750m buffer cache who's blocks never reach the -spinskip value, at a time that -spinlocktimeout was set to 800,000. Correct me if I'm wrong, but that would indicate that the buffer is flushing faster than blocks can be moved to the MRU with given spinskip. OR the code is so bad that we are just churning our buffer cache.
I think you're confusing parameter names and meanings. We have mentioned -spin (you had 800,000, then adjusted to 100,000). That is the number of times a process will "spin on" (i.e. repeatedly attempt to acquire) a latch before giving up and "napping" for a set amount of time, and then repeating the cycle. It is not a timer. We have also mentioned -lruskips, which you are not currently using. There are no -spinskip or -spinlocktimeout parameters. The -spin parameter is not
directly related to buffer pool LRU chain maintenance.
At times, checkpoints at a rate of 6-8 during a 30 second period.
During these periods, what is the value of "sync time" (promon R&D | 3 | 4)? This is the time in seconds when your forward processing is frozen (no transaction activity). This could be related to users' reports of application freezes.
Occasional buffer flushes in BI during checkpoints
Those would be buffer pool buffers being flushed at checkpoint, because the blocks are "dirty". Ideally you want zero buffers flushed at checkpoint. Increasing BI cluster size may help, provided your disks aren't saturated with I/O load.

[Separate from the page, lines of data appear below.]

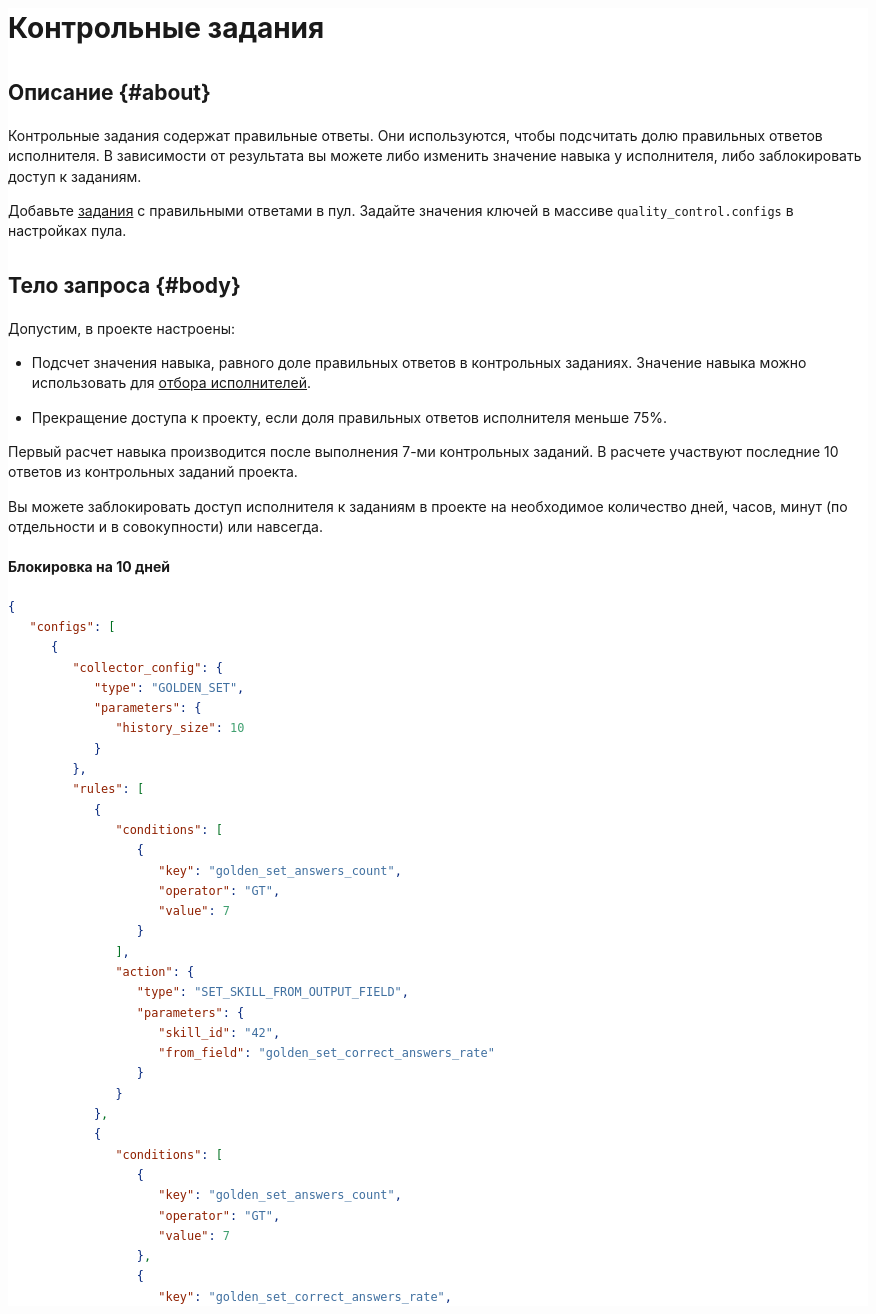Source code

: # Контрольные задания

## Описание {#about}

Контрольные задания содержат правильные ответы. Они используются, чтобы подсчитать долю правильных ответов исполнителя. В зависимости от результата вы можете либо изменить значение навыка у исполнителя, либо заблокировать доступ к заданиям.

Добавьте [задания](task-suite.md) с правильными ответами в пул. Задайте значения ключей в массиве `quality_control.configs` в настройках пула.

## Тело запроса {#body}

Допустим, в проекте настроены:

- Подсчет значения навыка, равного доле правильных ответов в контрольных заданиях. Значение навыка можно использовать для [отбора исполнителей](filter-skill.md).
    
- Прекращение доступа к проекту, если доля правильных ответов исполнителя меньше 75%.
    

Первый расчет навыка производится после выполнения 7-ми контрольных заданий. В расчете участвуют
 последние 10 ответов из контрольных заданий проекта.

Вы можете заблокировать доступ исполнителя к заданиям в проекте на необходимое количество дней, часов, минут (по отдельности и в совокупности) или навсегда.

#### Блокировка на 10 дней

```json
{
   "configs": [
      {
         "collector_config": {
            "type": "GOLDEN_SET",
            "parameters": {
               "history_size": 10
            }
         },
         "rules": [
            {
               "conditions": [
                  {
                     "key": "golden_set_answers_count",
                     "operator": "GT",
                     "value": 7
                  }
               ],
               "action": {
                  "type": "SET_SKILL_FROM_OUTPUT_FIELD",
                  "parameters": {
                     "skill_id": "42",
                     "from_field": "golden_set_correct_answers_rate"
                  }
               }
            },
            {
               "conditions": [
                  {
                     "key": "golden_set_answers_count",
                     "operator": "GT",
                     "value": 7
                  },
                  {
                     "key": "golden_set_correct_answers_rate",
```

All database files on same disk.
Not according to your structure file.
An 8k BI blocksize on a disk that is allocated at 2k.
I don't understand this. Do you mean the OS file system allocation unit is 2 KB instead of the NTFS default of 4 KB?

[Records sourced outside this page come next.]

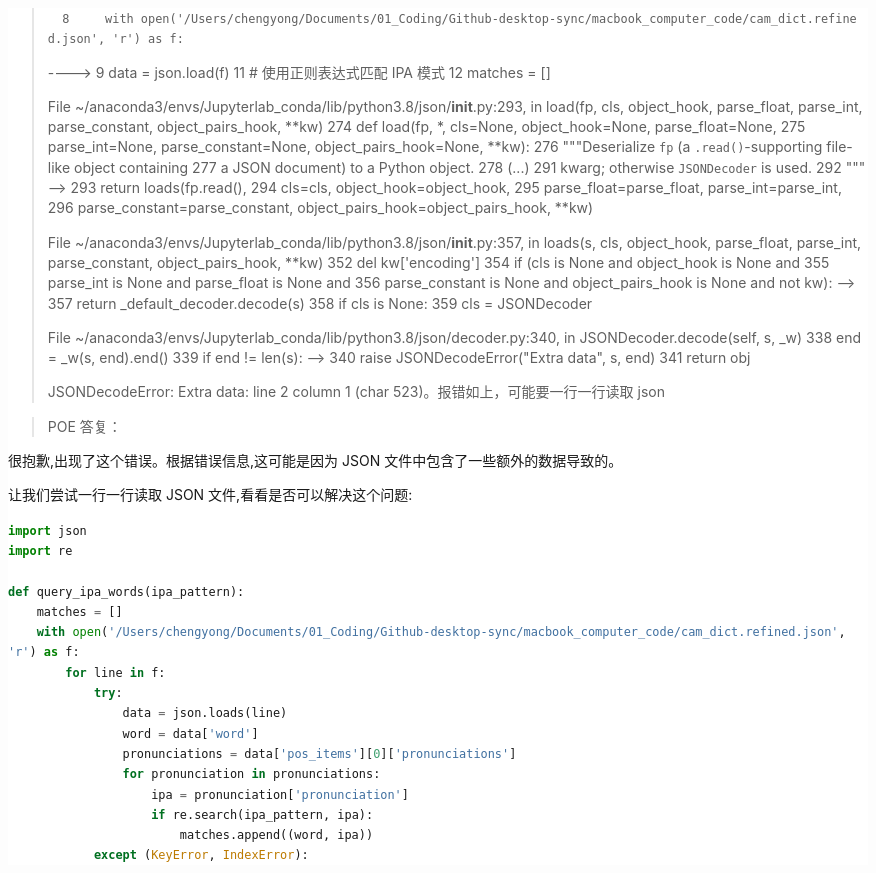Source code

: >       8     with open('/Users/chengyong/Documents/01_Coding/Github-desktop-sync/macbook_computer_code/cam_dict.refined.json', 'r') as f:
> ----> 9         data = json.load(f)
>      11     # 使用正则表达式匹配 IPA 模式
>      12     matches = []
>
> File ~/anaconda3/envs/Jupyterlab_conda/lib/python3.8/json/__init__.py:293, in load(fp, cls, object_hook, parse_float, parse_int, parse_constant, object_pairs_hook, **kw)
>     274 def load(fp, *, cls=None, object_hook=None, parse_float=None,
>     275         parse_int=None, parse_constant=None, object_pairs_hook=None, **kw):
>     276     """Deserialize ``fp`` (a ``.read()``-supporting file-like object containing
>     277     a JSON document) to a Python object.
>     278 
>    (...)
>     291     kwarg; otherwise ``JSONDecoder`` is used.
>     292     """
> --> 293     return loads(fp.read(),
>     294         cls=cls, object_hook=object_hook,
>     295         parse_float=parse_float, parse_int=parse_int,
>     296         parse_constant=parse_constant, object_pairs_hook=object_pairs_hook, **kw)
>
> File ~/anaconda3/envs/Jupyterlab_conda/lib/python3.8/json/__init__.py:357, in loads(s, cls, object_hook, parse_float, parse_int, parse_constant, object_pairs_hook, **kw)
>     352     del kw['encoding']
>     354 if (cls is None and object_hook is None and
>     355         parse_int is None and parse_float is None and
>     356         parse_constant is None and object_pairs_hook is None and not kw):
> --> 357     return _default_decoder.decode(s)
>     358 if cls is None:
>     359     cls = JSONDecoder
>
> File ~/anaconda3/envs/Jupyterlab_conda/lib/python3.8/json/decoder.py:340, in JSONDecoder.decode(self, s, _w)
>     338 end = _w(s, end).end()
>     339 if end != len(s):
> --> 340     raise JSONDecodeError("Extra data", s, end)
>     341 return obj
>
> JSONDecodeError: Extra data: line 2 column 1 (char 523)。报错如上，可能要一行一行读取 json



> POE 答复：

很抱歉,出现了这个错误。根据错误信息,这可能是因为 JSON 文件中包含了一些额外的数据导致的。

让我们尝试一行一行读取 JSON 文件,看看是否可以解决这个问题:

```python
import json
import re

def query_ipa_words(ipa_pattern):
    matches = []
    with open('/Users/chengyong/Documents/01_Coding/Github-desktop-sync/macbook_computer_code/cam_dict.refined.json', 'r') as f:
        for line in f:
            try:
                data = json.loads(line)
                word = data['word']
                pronunciations = data['pos_items'][0]['pronunciations']
                for pronunciation in pronunciations:
                    ipa = pronunciation['pronunciation']
                    if re.search(ipa_pattern, ipa):
                        matches.append((word, ipa))
            except (KeyError, IndexError):
```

Having a file system block size (aka page size) that is larger than the DB's blocks is a big performance penalty. But you have the opposite situation. So you do multiple file system block I/Os per database disk I/O. That means a theoretical possibility of "torn pages" (physically completing only part of an atomic logical I/O to disk), but not a severe performance penalty as far as I know. But of course I could be mistaken.
A BI file that is on a Raid5 system drive with very high split I/O, AI on same drive
Not according to your structure file.
More errors in DB logs than I can shake a stick at
Perhaps relevant, but we can't help you without knowing what the errors are. You should know also that some errors in DB logs are actually written by or on behalf of clients, and they actually reflect client-side problems, not DB problems. But you need the error numbers (and in some cases, the error message text) to make that determination.
Client application(s):
More end-user complaints than I have ever seen with any database of any size
Hopefully if the other items in this list (and others in this thread) are dealt with, this one will take care of itself.

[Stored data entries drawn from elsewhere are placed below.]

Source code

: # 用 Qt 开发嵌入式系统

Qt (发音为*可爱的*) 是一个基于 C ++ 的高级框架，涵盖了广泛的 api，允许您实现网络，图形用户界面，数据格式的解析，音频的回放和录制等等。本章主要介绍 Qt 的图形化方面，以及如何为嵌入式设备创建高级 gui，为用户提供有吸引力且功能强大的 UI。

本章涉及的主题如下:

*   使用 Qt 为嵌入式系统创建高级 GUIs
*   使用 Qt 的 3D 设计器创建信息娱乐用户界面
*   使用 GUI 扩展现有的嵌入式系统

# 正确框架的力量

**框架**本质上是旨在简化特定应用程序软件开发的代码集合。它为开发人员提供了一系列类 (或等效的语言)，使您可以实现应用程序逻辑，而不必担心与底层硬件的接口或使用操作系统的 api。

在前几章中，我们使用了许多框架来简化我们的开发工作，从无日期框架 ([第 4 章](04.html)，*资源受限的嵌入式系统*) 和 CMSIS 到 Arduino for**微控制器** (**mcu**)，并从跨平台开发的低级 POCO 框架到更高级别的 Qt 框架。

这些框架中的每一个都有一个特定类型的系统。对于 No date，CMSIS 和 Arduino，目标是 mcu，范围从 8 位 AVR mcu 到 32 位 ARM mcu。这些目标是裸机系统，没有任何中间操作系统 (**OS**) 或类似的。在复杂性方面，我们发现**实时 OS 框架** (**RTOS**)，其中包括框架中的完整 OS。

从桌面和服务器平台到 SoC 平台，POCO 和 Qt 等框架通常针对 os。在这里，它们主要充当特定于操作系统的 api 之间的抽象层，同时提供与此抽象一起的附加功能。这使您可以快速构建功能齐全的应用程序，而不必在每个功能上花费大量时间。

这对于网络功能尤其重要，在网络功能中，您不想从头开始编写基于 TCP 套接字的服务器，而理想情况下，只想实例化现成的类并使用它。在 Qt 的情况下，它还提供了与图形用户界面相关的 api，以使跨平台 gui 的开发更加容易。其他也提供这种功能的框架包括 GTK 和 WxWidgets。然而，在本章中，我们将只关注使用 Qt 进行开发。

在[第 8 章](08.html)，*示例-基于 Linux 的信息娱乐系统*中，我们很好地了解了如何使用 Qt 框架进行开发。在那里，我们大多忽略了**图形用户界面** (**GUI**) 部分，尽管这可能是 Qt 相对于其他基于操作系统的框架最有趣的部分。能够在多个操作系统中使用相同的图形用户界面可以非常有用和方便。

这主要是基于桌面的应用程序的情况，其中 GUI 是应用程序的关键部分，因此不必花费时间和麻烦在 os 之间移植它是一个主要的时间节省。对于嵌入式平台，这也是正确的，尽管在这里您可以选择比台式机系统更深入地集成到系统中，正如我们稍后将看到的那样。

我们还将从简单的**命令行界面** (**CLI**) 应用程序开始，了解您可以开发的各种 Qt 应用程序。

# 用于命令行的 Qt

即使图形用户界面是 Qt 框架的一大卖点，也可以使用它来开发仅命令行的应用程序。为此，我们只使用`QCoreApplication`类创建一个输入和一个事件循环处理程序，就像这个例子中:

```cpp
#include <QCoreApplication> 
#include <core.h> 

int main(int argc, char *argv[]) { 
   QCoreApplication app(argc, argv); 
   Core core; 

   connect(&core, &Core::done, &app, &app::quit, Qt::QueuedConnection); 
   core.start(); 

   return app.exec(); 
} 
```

Shared locks that hold long after a transaction is complete
That's a function of record and transaction scope in the application code. Without at least one of (a) a knowledgeable developer with tools and source, or (b) a willing and capable vendor, this one isn't going away any time soon.
500 application crash logs in a 15 day period
What to do about this depends on what the errors are.
Storage:
Misaligned disks across the board
Not sure quite what you mean by this.
A pagefile on same disks as database files
Yeah, not ideal. While you're at it, check if you have anti-virus or other anti-malware software scanning the DB directories. If so, add exceptions as needed.
I could go on, but I don't want to bore you. When I say "our database is choking" please don't misconstrued my statement to imply a slight to Progress. This system is exhibiting issues from the client keyboard all the way to the back end.
Not bored. But the devil is in the details. At this rate, despite our best efforts and yours, it will take a while to make meaningful headway.
Time is money, and you'll burn through lots of both trying to figure this out (mostly) on your own. And there is only so much that can be done with remote hands-off help. You may want to consider acquiring the services of a Progress consultant to come on site and help you. It would likely turn around your situation faster and better than you could do on your own, and it would be a fantastic lesson for you to boot.